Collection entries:
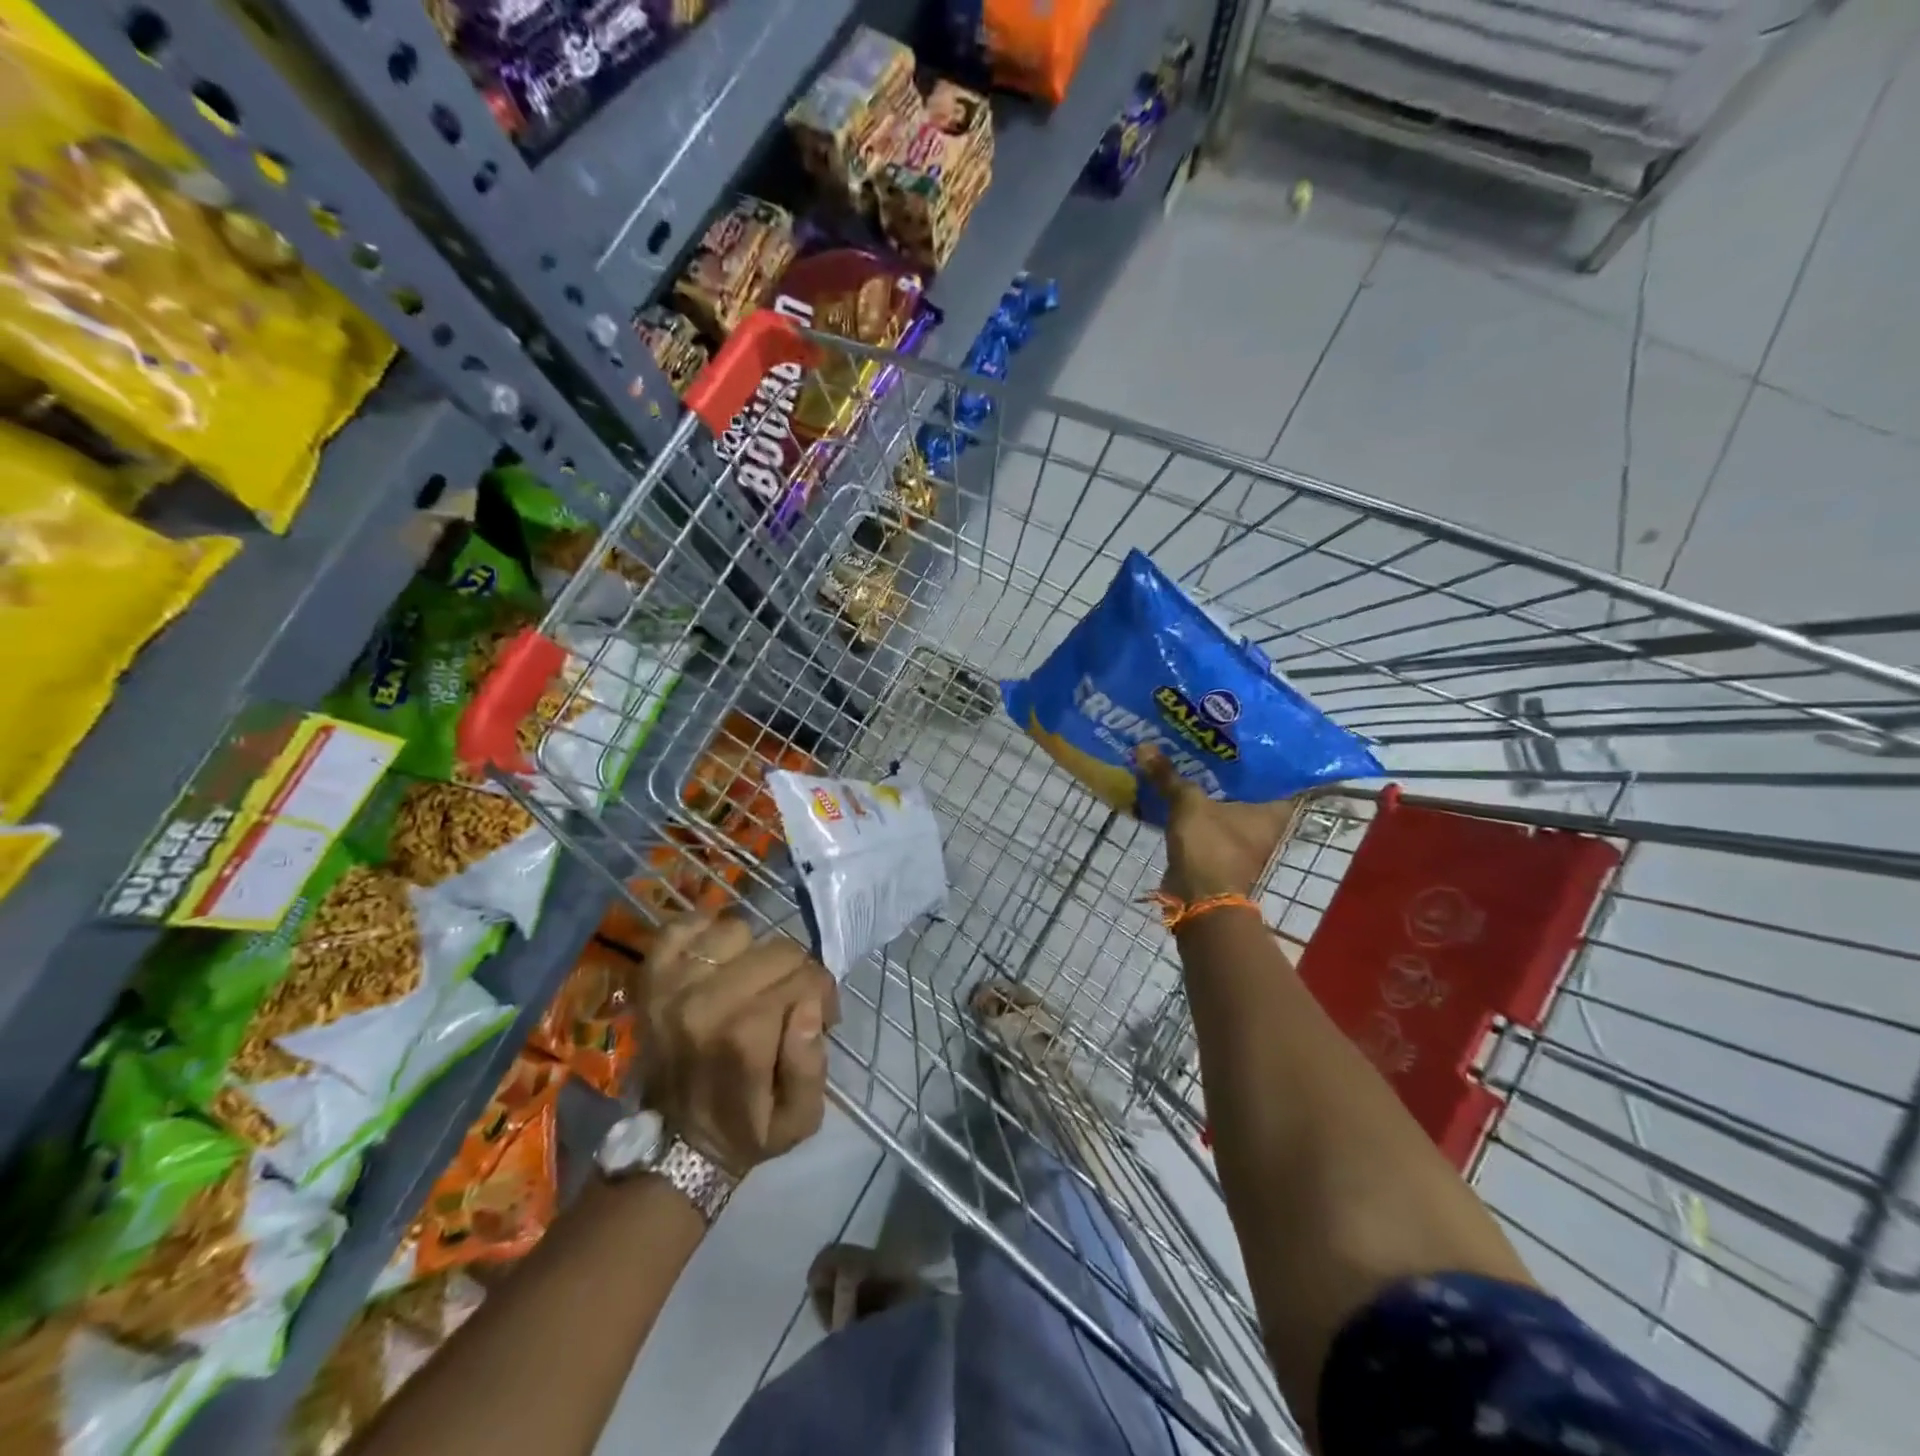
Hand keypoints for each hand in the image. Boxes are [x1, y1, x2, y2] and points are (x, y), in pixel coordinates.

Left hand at [644, 915, 837, 1177]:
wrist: (677, 1146)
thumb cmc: (747, 1130)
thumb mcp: (800, 1119)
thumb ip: (812, 1065)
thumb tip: (810, 1007)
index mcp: (743, 1038)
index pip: (806, 978)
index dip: (823, 995)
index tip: (821, 1018)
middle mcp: (704, 1003)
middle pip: (778, 950)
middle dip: (796, 972)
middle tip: (792, 1001)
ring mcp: (672, 987)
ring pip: (737, 932)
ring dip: (753, 953)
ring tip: (752, 981)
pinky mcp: (650, 980)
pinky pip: (681, 928)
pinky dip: (702, 934)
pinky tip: (716, 960)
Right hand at [1137, 745, 1296, 902]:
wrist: (1199, 898)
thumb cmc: (1210, 846)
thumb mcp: (1188, 803)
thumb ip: (1168, 776)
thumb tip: (1144, 746)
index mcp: (1274, 809)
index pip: (1277, 770)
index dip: (1260, 749)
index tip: (1242, 731)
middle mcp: (1265, 822)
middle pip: (1247, 785)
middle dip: (1226, 765)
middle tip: (1208, 737)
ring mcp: (1243, 837)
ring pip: (1225, 801)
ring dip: (1208, 785)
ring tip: (1188, 755)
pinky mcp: (1221, 848)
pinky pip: (1209, 818)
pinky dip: (1196, 806)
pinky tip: (1177, 787)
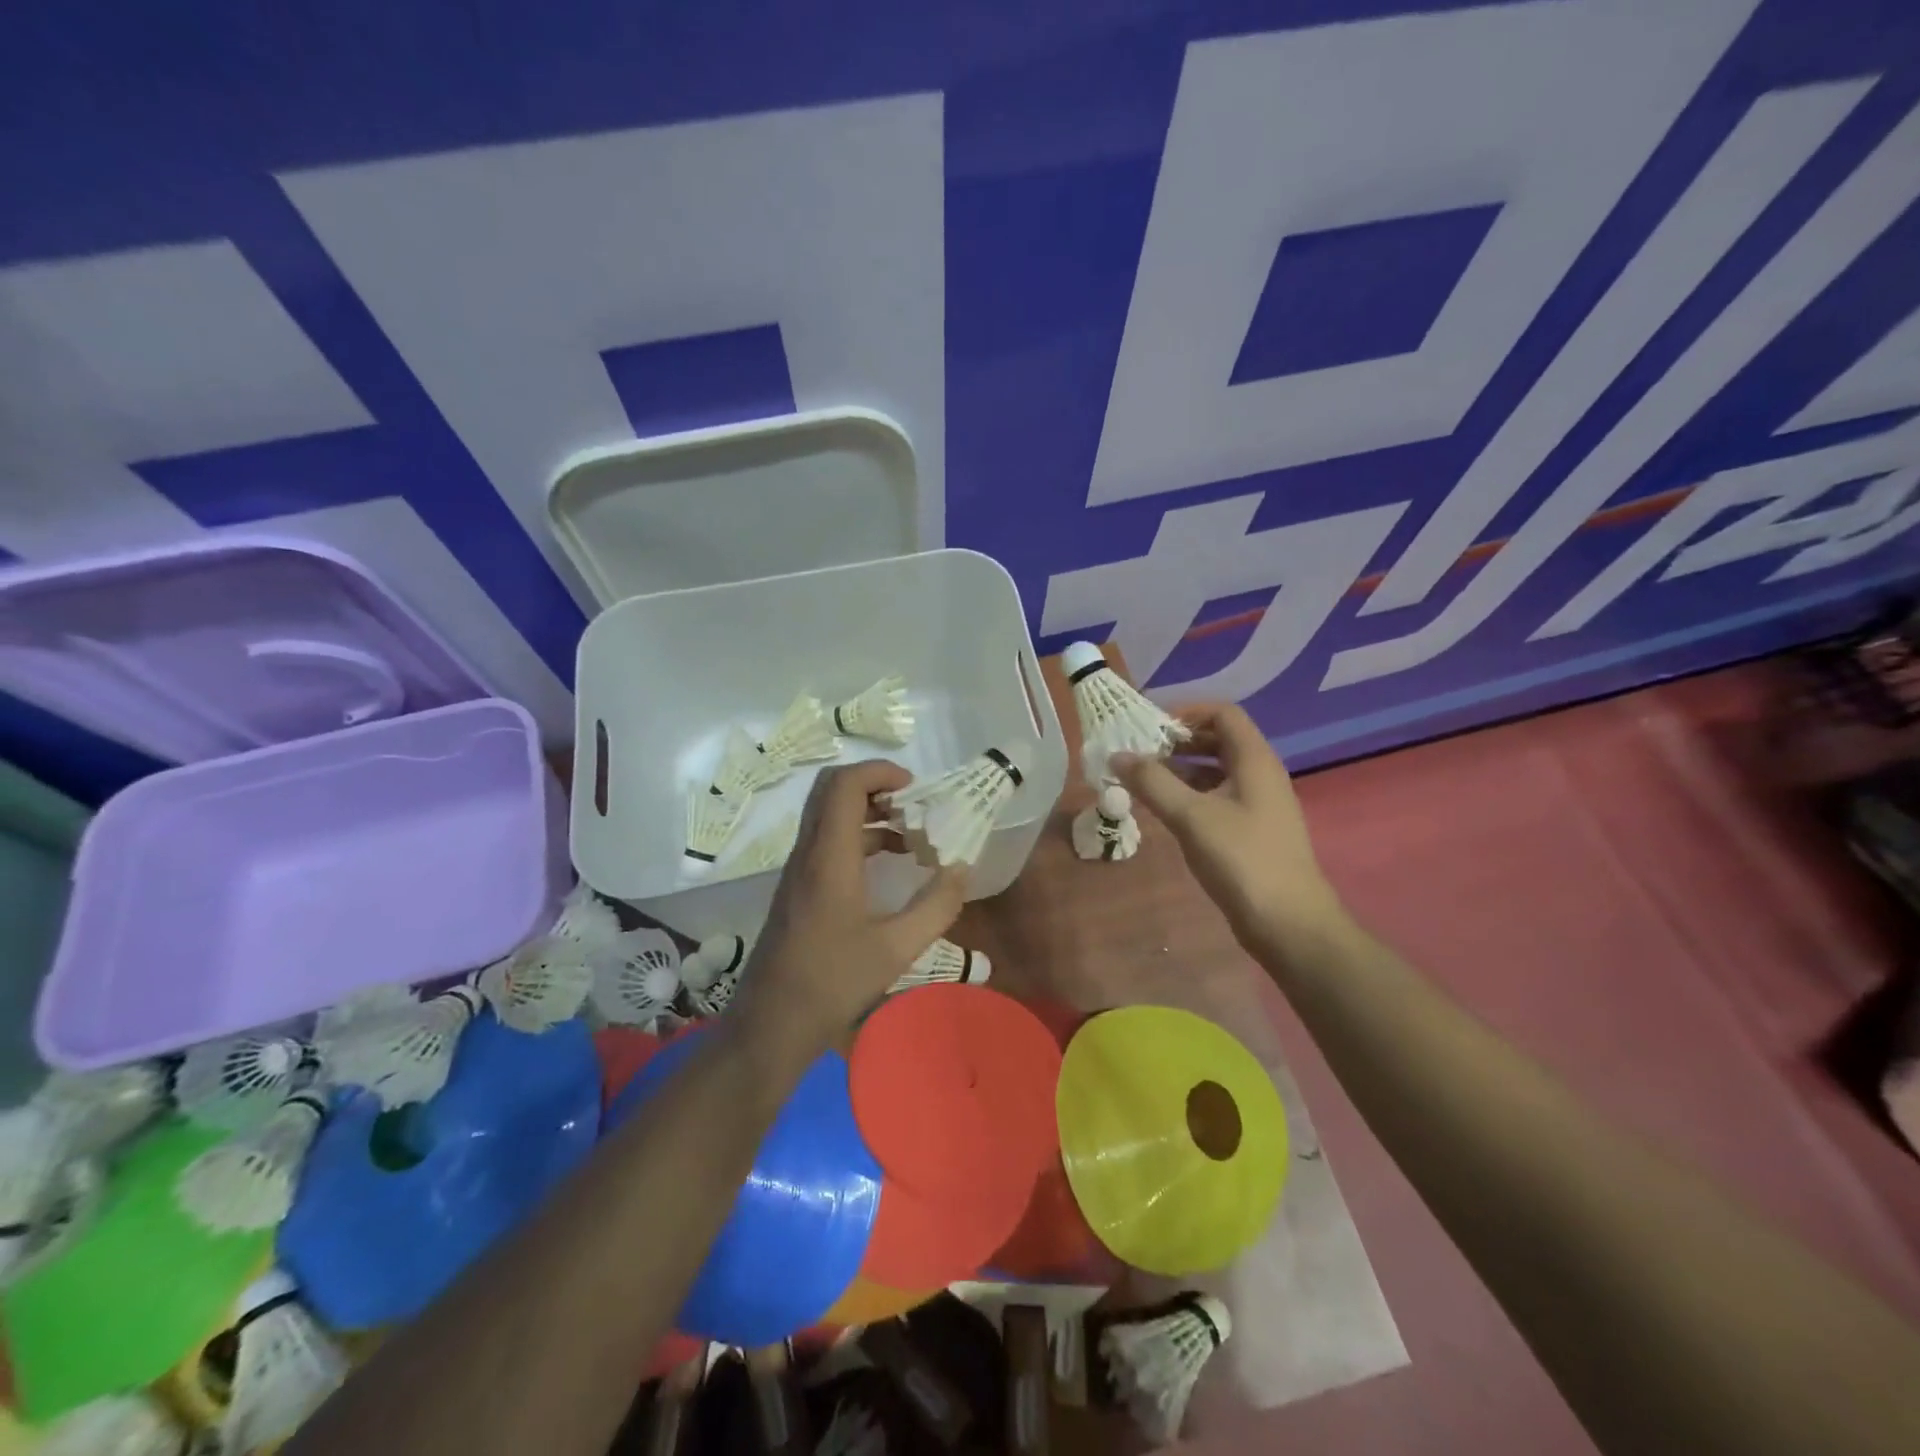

● **About this task**: Looking at the data above, return every line from the one with "thumb mcp: (800, 1119)" down to the one with "wrist: (1199, 898)", exactly and inclusively.

● **Response**:
thumb mcp: (800, 1119)
thumb ip: (812, 1065)
thumb tip: (810, 1007)
index mcp: (743, 1038)
index pip: (806, 978)
index dip: (823, 995)
index tip: (821, 1018)
middle mcp: (704, 1003)
middle pip: (778, 950)
middle dip: (796, 972)
middle tip: (792, 1001)
ring mcp: (672, 987)
ring pip: (737, 932)
ring dip: (753, 953)
ring tip: (752, 981)
pinky mcp: (650, 980)
pinky pip: (681, 928)
pinky dip: (702, 934)
pinky tip: (716, 960)
Right hand at [1137, 745, 1296, 902]:
wrist: (1199, 898)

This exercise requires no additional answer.